(Saved data entries)
==================================================
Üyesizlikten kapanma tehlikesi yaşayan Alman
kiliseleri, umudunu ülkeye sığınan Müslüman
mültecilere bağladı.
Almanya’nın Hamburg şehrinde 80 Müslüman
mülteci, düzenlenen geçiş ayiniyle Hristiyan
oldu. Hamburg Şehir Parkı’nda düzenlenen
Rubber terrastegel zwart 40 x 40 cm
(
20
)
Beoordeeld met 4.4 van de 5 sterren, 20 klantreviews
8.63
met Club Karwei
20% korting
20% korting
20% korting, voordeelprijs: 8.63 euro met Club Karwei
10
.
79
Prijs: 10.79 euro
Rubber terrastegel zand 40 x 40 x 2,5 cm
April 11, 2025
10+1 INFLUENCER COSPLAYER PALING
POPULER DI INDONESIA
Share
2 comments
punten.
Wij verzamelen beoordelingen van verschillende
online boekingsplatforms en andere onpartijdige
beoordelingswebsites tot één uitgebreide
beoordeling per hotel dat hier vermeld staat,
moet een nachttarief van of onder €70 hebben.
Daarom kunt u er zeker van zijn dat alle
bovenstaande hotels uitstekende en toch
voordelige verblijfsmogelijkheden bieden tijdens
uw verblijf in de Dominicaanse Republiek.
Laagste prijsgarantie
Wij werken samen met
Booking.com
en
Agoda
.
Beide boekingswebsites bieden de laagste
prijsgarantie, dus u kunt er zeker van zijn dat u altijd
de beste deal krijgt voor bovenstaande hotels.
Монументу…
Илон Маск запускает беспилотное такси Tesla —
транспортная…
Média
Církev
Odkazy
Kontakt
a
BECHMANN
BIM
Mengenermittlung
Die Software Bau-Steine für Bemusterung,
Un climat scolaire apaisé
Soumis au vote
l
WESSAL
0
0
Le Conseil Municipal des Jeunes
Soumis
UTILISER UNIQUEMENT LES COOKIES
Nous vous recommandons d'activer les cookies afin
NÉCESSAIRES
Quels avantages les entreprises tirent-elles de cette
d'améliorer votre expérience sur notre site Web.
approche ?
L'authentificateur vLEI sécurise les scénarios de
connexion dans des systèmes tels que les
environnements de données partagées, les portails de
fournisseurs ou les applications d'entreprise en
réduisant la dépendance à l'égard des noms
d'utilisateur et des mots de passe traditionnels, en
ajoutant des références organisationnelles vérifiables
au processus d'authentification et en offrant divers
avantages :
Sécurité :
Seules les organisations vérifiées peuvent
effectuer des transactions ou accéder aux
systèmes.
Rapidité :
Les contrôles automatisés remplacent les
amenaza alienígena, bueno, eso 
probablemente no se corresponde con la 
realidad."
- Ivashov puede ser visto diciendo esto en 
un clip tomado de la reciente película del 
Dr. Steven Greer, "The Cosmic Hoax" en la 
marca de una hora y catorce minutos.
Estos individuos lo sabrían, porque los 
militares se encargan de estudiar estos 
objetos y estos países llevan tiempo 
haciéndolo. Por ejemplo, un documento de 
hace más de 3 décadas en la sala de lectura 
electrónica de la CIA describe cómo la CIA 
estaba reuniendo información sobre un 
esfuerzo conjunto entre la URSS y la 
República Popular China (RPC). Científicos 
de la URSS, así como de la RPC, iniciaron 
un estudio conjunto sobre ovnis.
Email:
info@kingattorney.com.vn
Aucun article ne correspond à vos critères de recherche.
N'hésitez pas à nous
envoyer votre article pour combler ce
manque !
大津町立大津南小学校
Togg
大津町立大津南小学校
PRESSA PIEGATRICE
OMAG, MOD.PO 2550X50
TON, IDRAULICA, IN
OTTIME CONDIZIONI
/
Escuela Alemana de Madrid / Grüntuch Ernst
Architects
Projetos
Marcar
==================================================
Retype the entries from their first line through the line holding "Mengenermittlung", inclusive.

Üyesizlikten kapanma tehlikesi yaşayan Alman
kiliseleri, umudunu ülkeye sığınan Müslüman
mültecilere bağladı.
Almanya’nın Hamburg şehrinde 80 Müslüman
mülteci, düzenlenen geçiş ayiniyle Hristiyan
oldu. Hamburg Şehir Parkı’nda düzenlenen
Rubber terrastegel zwart 40 x 40 cm
(
20
)
Beoordeeld met 4.4 van de 5 sterren, 20 klantreviews
8.63
met Club Karwei
20% korting
20% korting
20% korting, voordeelprijs: 8.63 euro met Club Karwei
10
.
79
Prijs: 10.79 euro
Rubber terrastegel zand 40 x 40 x 2,5 cm
April 11, 2025
10+1 INFLUENCER COSPLAYER PALING
POPULER DI INDONESIA
Share
2 comments
punten.
Wij verzamelen beoordelingen van verschillende
online boekingsplatforms en andere onpartijdige
beoordelingswebsites tot één uitgebreide
beoordeling per hotel dat hier vermeld staat,
moet een nachttarief van of onder €70 hebben.
Daarom kunt u er zeker van zijn dat alle
bovenstaande hotels uitstekende en toch
voordelige verblijfsmogelijkheden bieden tijdens
uw verblijf in de Dominicaanse Republiek.
Laagste prijsgarantie
Wij werken samen met
Booking.com
en
Agoda
.
Beide boekingswebsites bieden de laagste
prijsgarantie, dus u kunt er zeker van zijn dat u altijd
de beste deal krijgt voor bovenstaande hotels.
Монументу…
Илон Маск запускает беспилотное такси Tesla —
транспортная…
Média
Církev
Odkazy
Kontakt
a
BECHMANN
BIM
Mengenermittlung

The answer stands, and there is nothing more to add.